Welcome to this special episode of Acquired, the podcast about great technology companies and the stories and playbooks behind them. I'm Ben Gilbert, and I'm the co-founder and managing director of Seattle-based Pioneer Square Labs, and our venture fund, PSL Ventures.

David Rosenthal

And I'm David Rosenthal, and I am an angel investor based in San Francisco.

Ben Gilbert

And we are your hosts. On our TSMC episode, one of the sixty-five sources that we used was an episode of The Knowledge Project with Brinton Johns and Jon Bathgate. Brinton and Jon are public equities investors at a hedge fund called NZS Capital, and they spend a lot of their time researching semis. It was packed so full of great content that I actually watched it twice to make sure that I understood everything.

David Rosenthal

It was so good.

Ben Gilbert

It was awesome.
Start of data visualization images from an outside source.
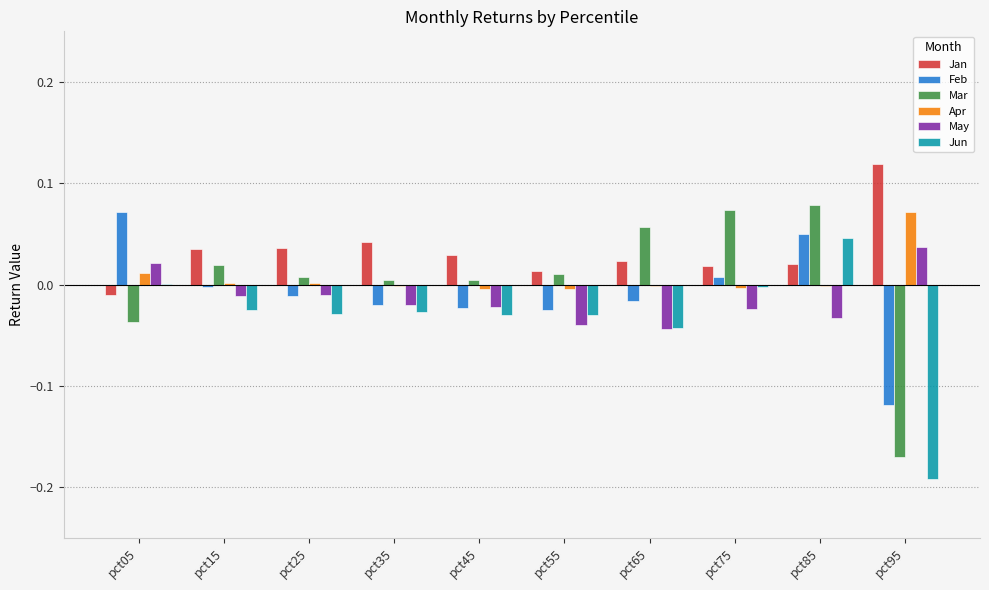

At which category is the sum across all series the highest?

pct85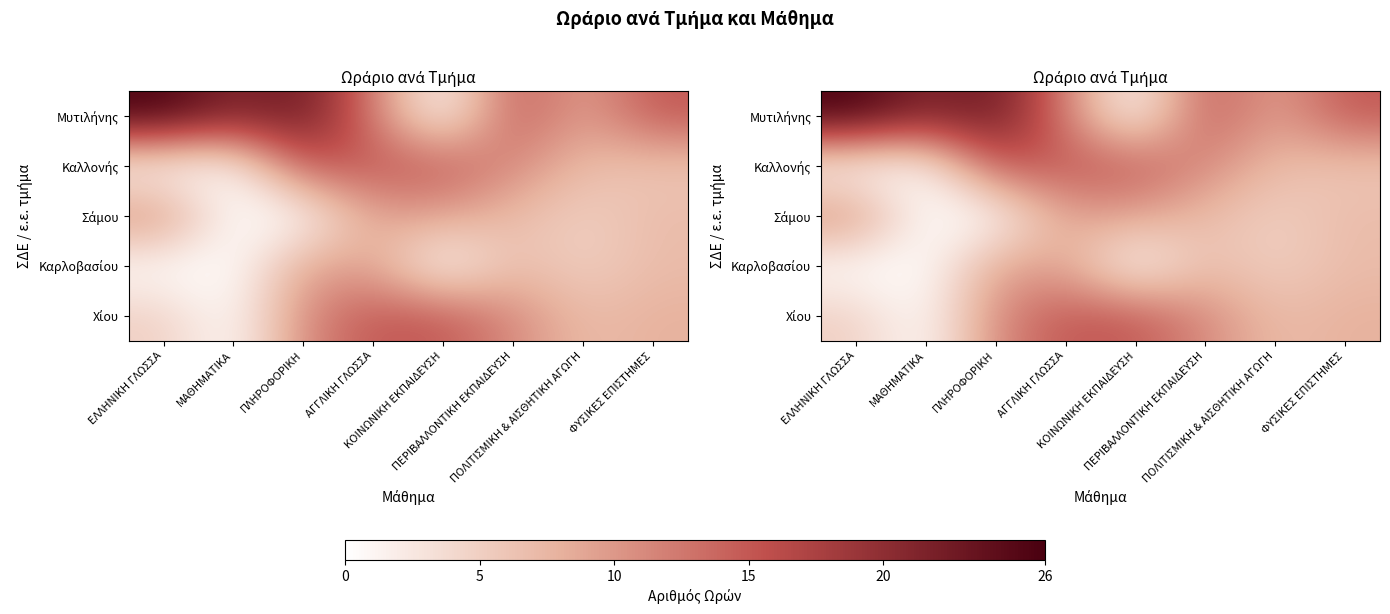

Is the value of Χίου at ΑΓΓΛΙΚΗ ΓΛΩΣΣΑ greater than the value of Σάμου at ΠΕΡΙΒΑΛΛΟΝΤΙΚΗ ΕΚΠΑΙΔΕΥΣΗ?

Yes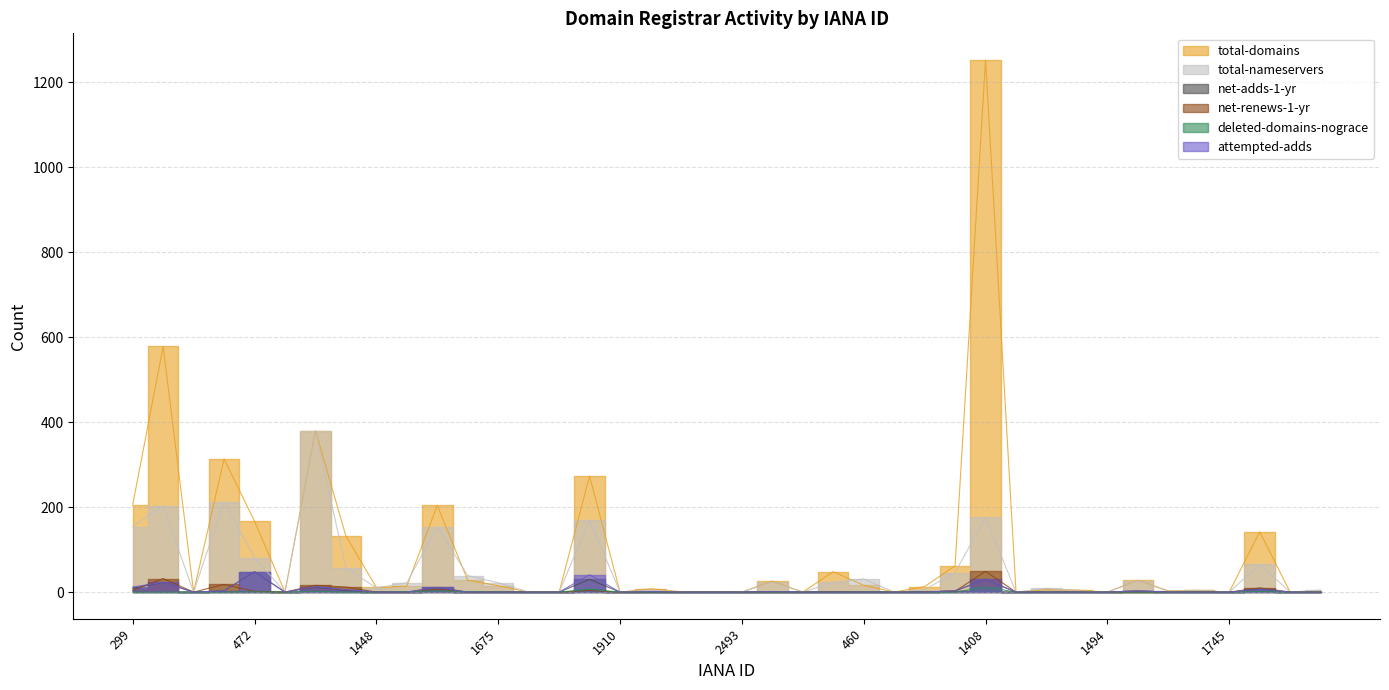

Reading right to left, extract all data points from this chart.

total-domains: 2287=1	1898=0	1860=142	1745=0	1725=4	1673=3	1519=28	1494=0	1466=5	1460=6	1446=0	1408=1252	1383=62	617=13	471=0	460=16	447=48	412=0	74=26	2493=0	2485=0	2477=1	2288=8	1910=0	1861=273	1750=0	1728=0	1675=15	1495=28	1479=204	1463=14	1448=11	1420=132	1387=380	623=0	472=167	463=313	450=0	433=578	299=205
total-nameservers: 2287=5	1898=0	1860=65	1745=0	1725=4	1673=2	1519=27	1494=0	1466=3	1460=9	1446=0	1408=176	1383=46	617=6	471=0	460=31	447=23	412=0	74=24	2493=0	2485=0	2477=0	2288=5	1910=0	1861=170	1750=0	1728=0	1675=22	1495=39	1479=154	1463=22	1448=10	1420=57	1387=379	623=0	472=81	463=213	450=0	433=203	299=154
net-adds-1-yr: 2287=0	1898=0	1860=7	1745=0	1725=0	1673=0	1519=3	1494=0	1466=0	1460=0	1446=0	1408=30	1383=3	617=0	471=0	460=0	447=0	412=0	74=1	2493=0	2485=0	2477=0	2288=0	1910=0	1861=30	1750=0	1728=0	1675=0	1495=0	1479=11	1463=0	1448=0	1420=4	1387=12	623=0	472=48	463=3	450=0	433=23	299=9
net-renews-1-yr: 2287=0	1898=0	1860=10	1745=0	1725=1	1673=0	1519=0	1494=0	1466=0	1460=0	1446=0	1408=49	1383=2	617=1	471=0	460=0	447=1	412=0	74=0	2493=0	2485=0	2477=0	2288=0	1910=0	1861=4	1750=0	1728=0	1675=0	1495=0	1479=7	1463=0	1448=0	1420=12	1387=16	623=0	472=2	463=18	450=0	433=32	299=4
deleted-domains-nograce: 2287=0	1898=0	1860=2	1745=0	1725=0	1673=0	1519=0	1494=0	1466=0	1460=0	1446=0	1408=12	1383=0	617=0	471=0	460=0	447=0	412=0	74=0	2493=0	2485=0	2477=0	2288=0	1910=0	1861=7	1750=0	1728=0	1675=0	1495=1	1479=3	1463=1	1448=0	1420=0	1387=2	623=0	472=1	463=0	450=0	433=0	299=0
attempted-adds: 2287=0	1898=0	1860=7	1745=0	1725=0	1673=0	1519=3	1494=0	1466=0	1460=0	1446=0	1408=30	1383=3	617=0	471=0	460=0	447=0	412=0	74=1	2493=0	2485=0	2477=0	2288=1	1910=0	1861=41	1750=0	1728=0	1675=0	1495=0	1479=11	1463=0	1448=0	1420=6	1387=13	623=0	472=48	463=3	450=0	433=23	299=12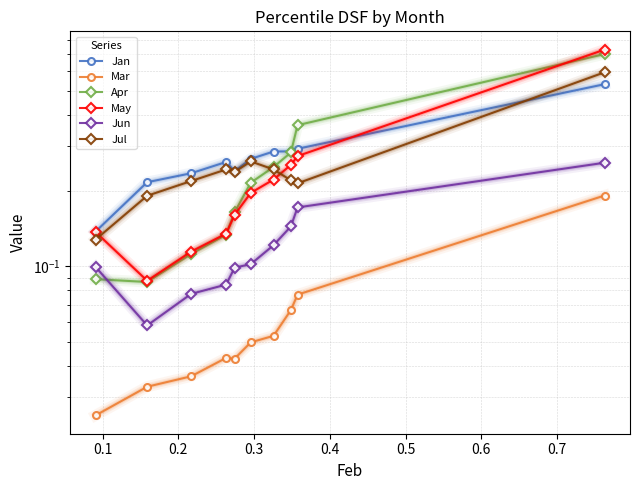

True or false: Apr has more than 2 points higher than both neighbors.

False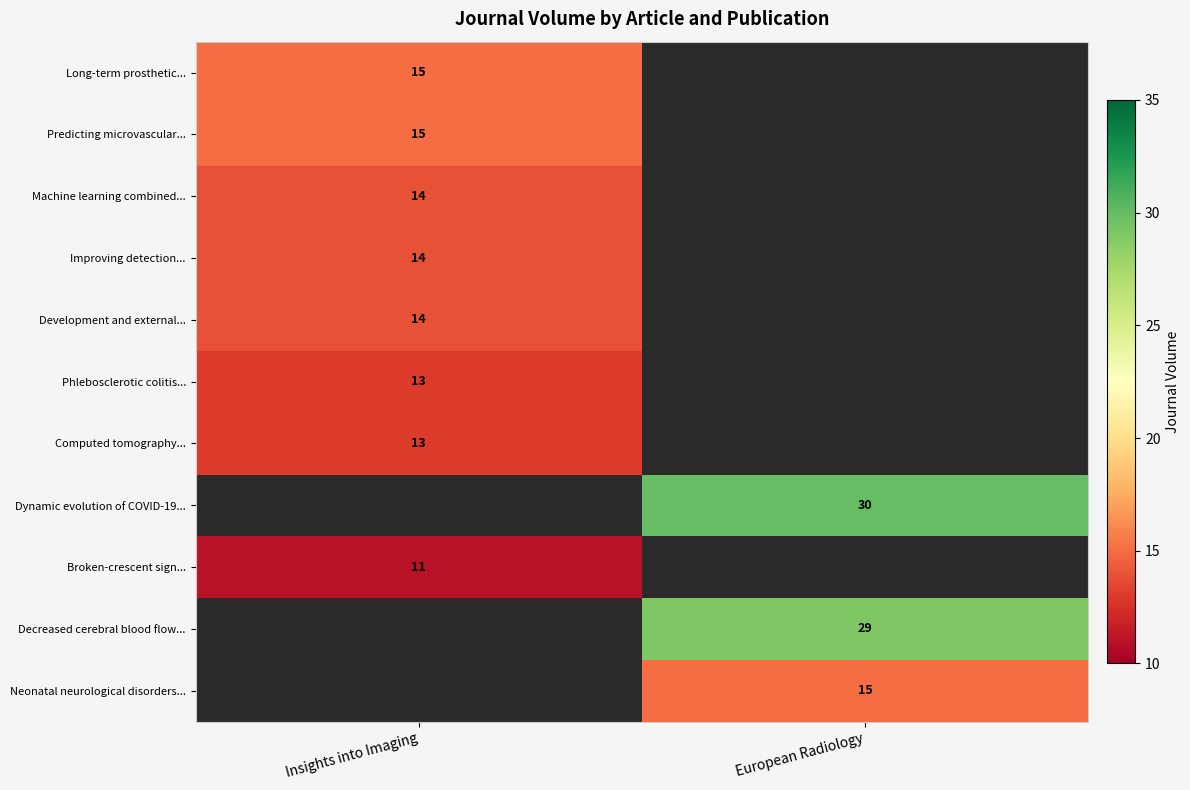

The value of Machine learning combined... at Insights into Imaging is 14. True or false?

True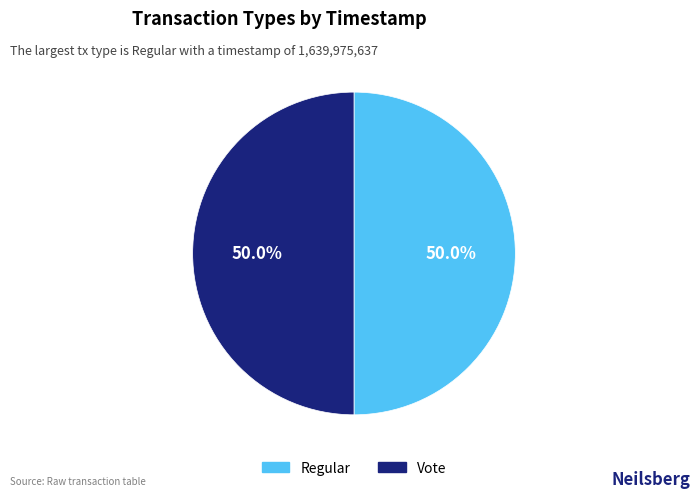

To the nearest percent, what portion does Vote represent?

50%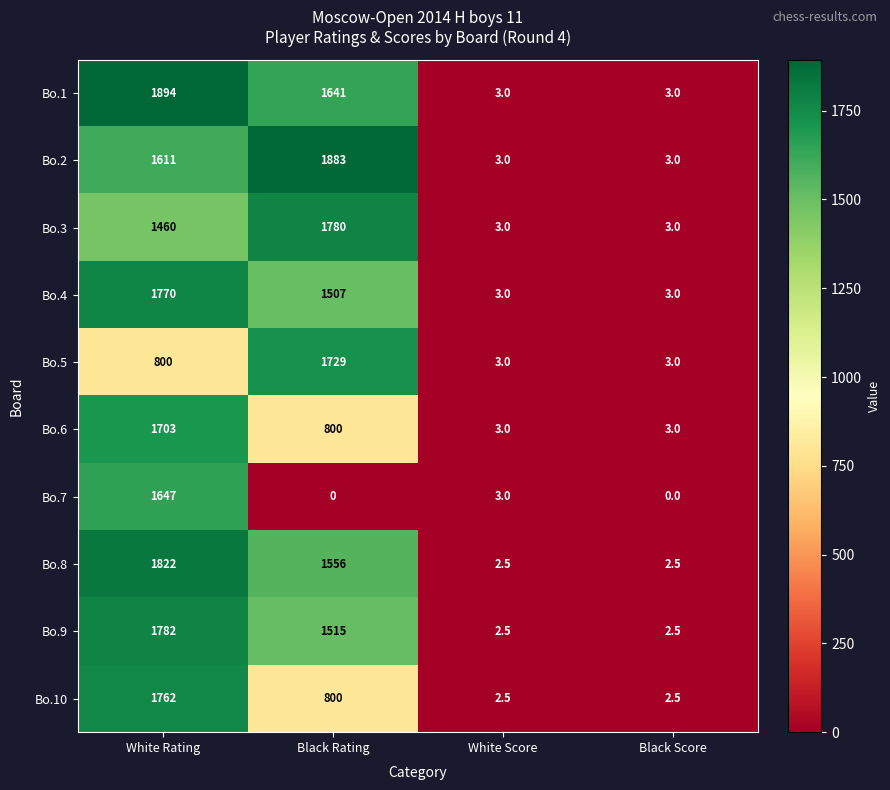

True or false: Bo.10 has a value of 4.1 at Black Score.

False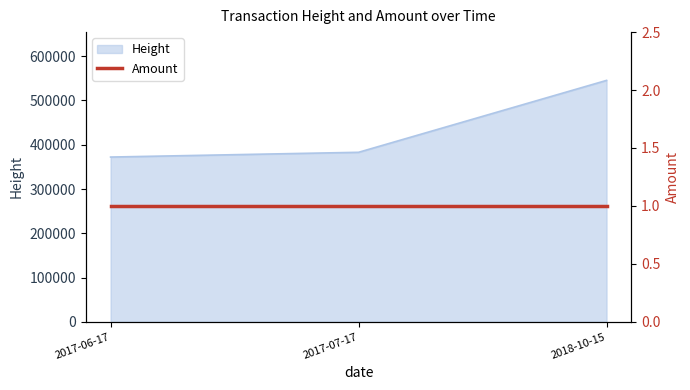

What is the average value?

433473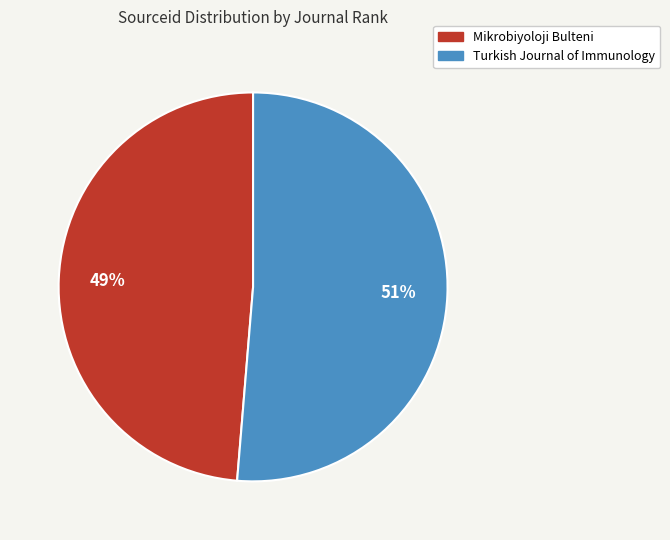

Is Turkish Journal of Immunology the majority of the pie?

Yes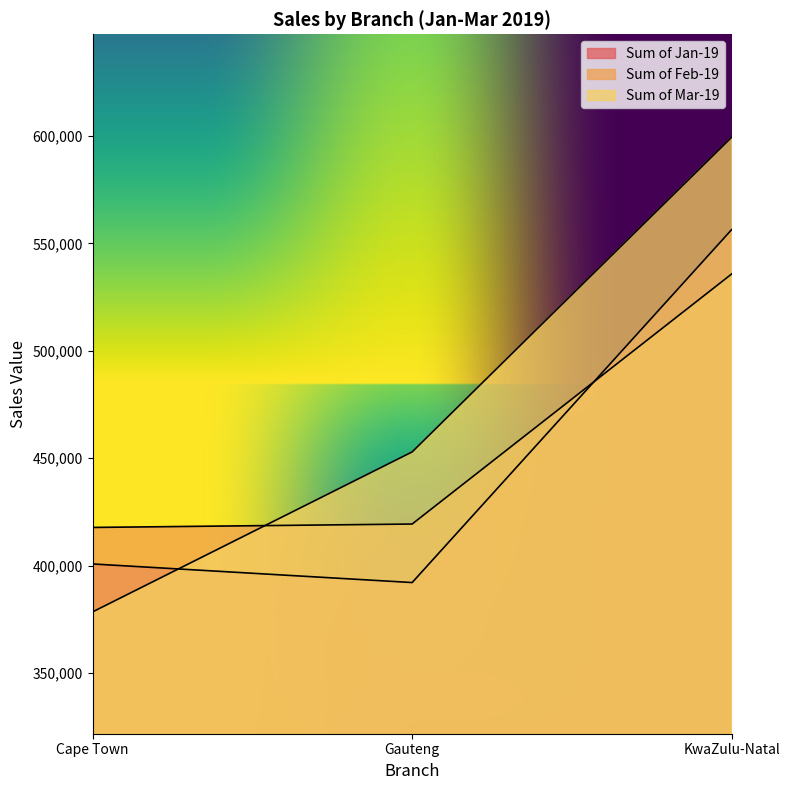

How many values in the Sum of Jan-19 series are below 400715?

1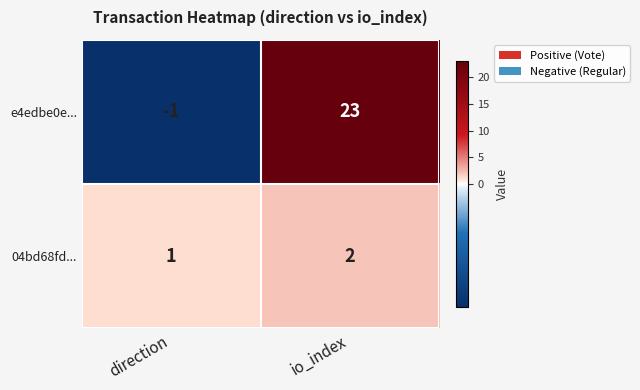

The e4edbe0e... series shows -2 at direction. True or false?

False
And then, in a wild coincidence, the very next week, even before we shipped the TSMC episode, David and I were at Capital Camp, great event organized by Patrick O'Shaughnessy and Brent Beshore, and we ran into Brinton in person, and I was like: "I recognize that guy. Where do I recognize him from?"

David Rosenthal

It's like the Spider-Man, uh, gif. It's like, "You! No, wait, you!" [chuckles]

Ben Gilbert

[chuckles] V- very, very much so. So after, like, nerding out the whole rest of the event on TSMC, geopolitics, semis, we decided to have Brinton and Jon on Acquired. And on this episode, we actually didn't even get into semiconductors for the first hour, since it was so fascinating to hear about their investment principles at NZS, which are just a real treat to learn about and, uh, and think through. And, uh, I've said this many times on the show, but yet again, new frameworks that have totally changed the way-

David Rosenthal

Yeah

Ben Gilbert

... that I think about the world.

David Rosenthal

It's frameworks all the way down, Ben.

Ben Gilbert

It is. Well, for our presenting sponsorship on this special episode, we have the SoftBank Latin America Fund. As many of you know from other specials this year, SoftBank LatAm is deploying huge amounts of capital into the burgeoning Latin America start-up ecosystem, and they just announced they have another three billion to invest in addition to their initial five billion.

David Rosenthal

Ooh.

Ben Gilbert

We are talking today with the CEO of one of their portfolio companies, João Menin, CEO of Banco Inter, which is now a publicly traded digital bank based in Brazil.

David Rosenthal

João, welcome to Acquired. You have taken a publicly traded traditional bank and wholesale transformed it first into a digital bank and now into one of Brazil and Latin America's leading super apps. We're so excited to have you here, and tell a little bit about the story. And the bank, it was a traditional bank when you stepped in as CEO?